In five years, 27 schools have added at least one soccer team, with much of the growth happening in suburban cities around Denver and Colorado Springs where new high schools sprout by the dozen every few years.

But in burgeoning Latino communities statewide, especially in smaller towns outside metropolitan areas, few schools had organized soccer programs until the recent push.

“Because of soccer, we’ve been able to bring our Hispanic students and our white students together in a way we never thought was possible,” says Jeff Verosky, athletic director at Weld Central High School in Keenesburg, which added boys and girls teams four years ago. “When they put on that jersey, they feel like they’re part of this school. They want to be more than just a student.”

At Valley High School in Gilcrest, the Weld County school added soccer this season after a half-dozen Latino students told administrators that they wanted to play a sport.

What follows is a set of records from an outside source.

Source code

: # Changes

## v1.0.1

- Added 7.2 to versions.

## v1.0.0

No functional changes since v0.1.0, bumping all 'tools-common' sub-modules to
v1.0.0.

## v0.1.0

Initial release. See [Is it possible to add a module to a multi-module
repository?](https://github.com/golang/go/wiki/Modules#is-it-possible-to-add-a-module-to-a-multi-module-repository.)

“Overnight, we saw class attendance jump, academic performance improve, everything,” says Justin McMillan, the school’s athletic director. Of the soccer team’s 29 players, 27 are Latino.

“I’ve never seen a sport have this kind of immediate impact,” he says. “I feel like we’re finally reaching these kids.”

For years, studies have shown that students who participate in after-school activities are more likely to stay in school, register to vote and volunteer in their communities.

In Arizona, where 15 of 30 new soccer programs in the past five years are from largely Latino towns, the teams already are challenging for state titles and have played an important role in reviving community spirit.

Sensing the buildup in migrant-dominated towns such as the ones in Arizona, CHSAA is considering allowing eight- man soccer teams in some regions – in place of 11-man squads – to give small schools another athletic option.

“It’s a beautiful thing”

During a recent Friday game with James Irwin Charter High School of Colorado Springs, about 50 people dot the stands amid rain and bitter wind. Armchair coaches yell encouragement in English and Spanish.

“Pasala, Ruben! Pasala!”

“Pass it, Ruben! Pass it!”

By the early second half, with a charge from its players up front, Lake County’s lead swells to 2-0, then 3-0, then 4-0. James Irwin scores late to make it 4-1.

Jill Dzubay, whose son, David, plays for Lake County, can’t help feeling pride for her boy’s school.

“Everyone on that field is an equal, and it’s a beautiful thing to see those cultures and all those different kids out there,” Dzubay says. “It’s incredible.”

Just then, Ruben Godoy, whose parents recently moved to Leadville from Zacatecas, Mexico, fires a laser past the overwhelmed James Irwin goalkeeper.

The 5-1 score turns to 6-1 within minutes. The team celebrates. The referee’s whistle blows.

The players slap hands with their opponents, wave to their fans and huddle near their bench.

They smile and hug and cheer and bounce in a circle.

“That out there,” Dzubay says, pointing to the players, “warms my heart.”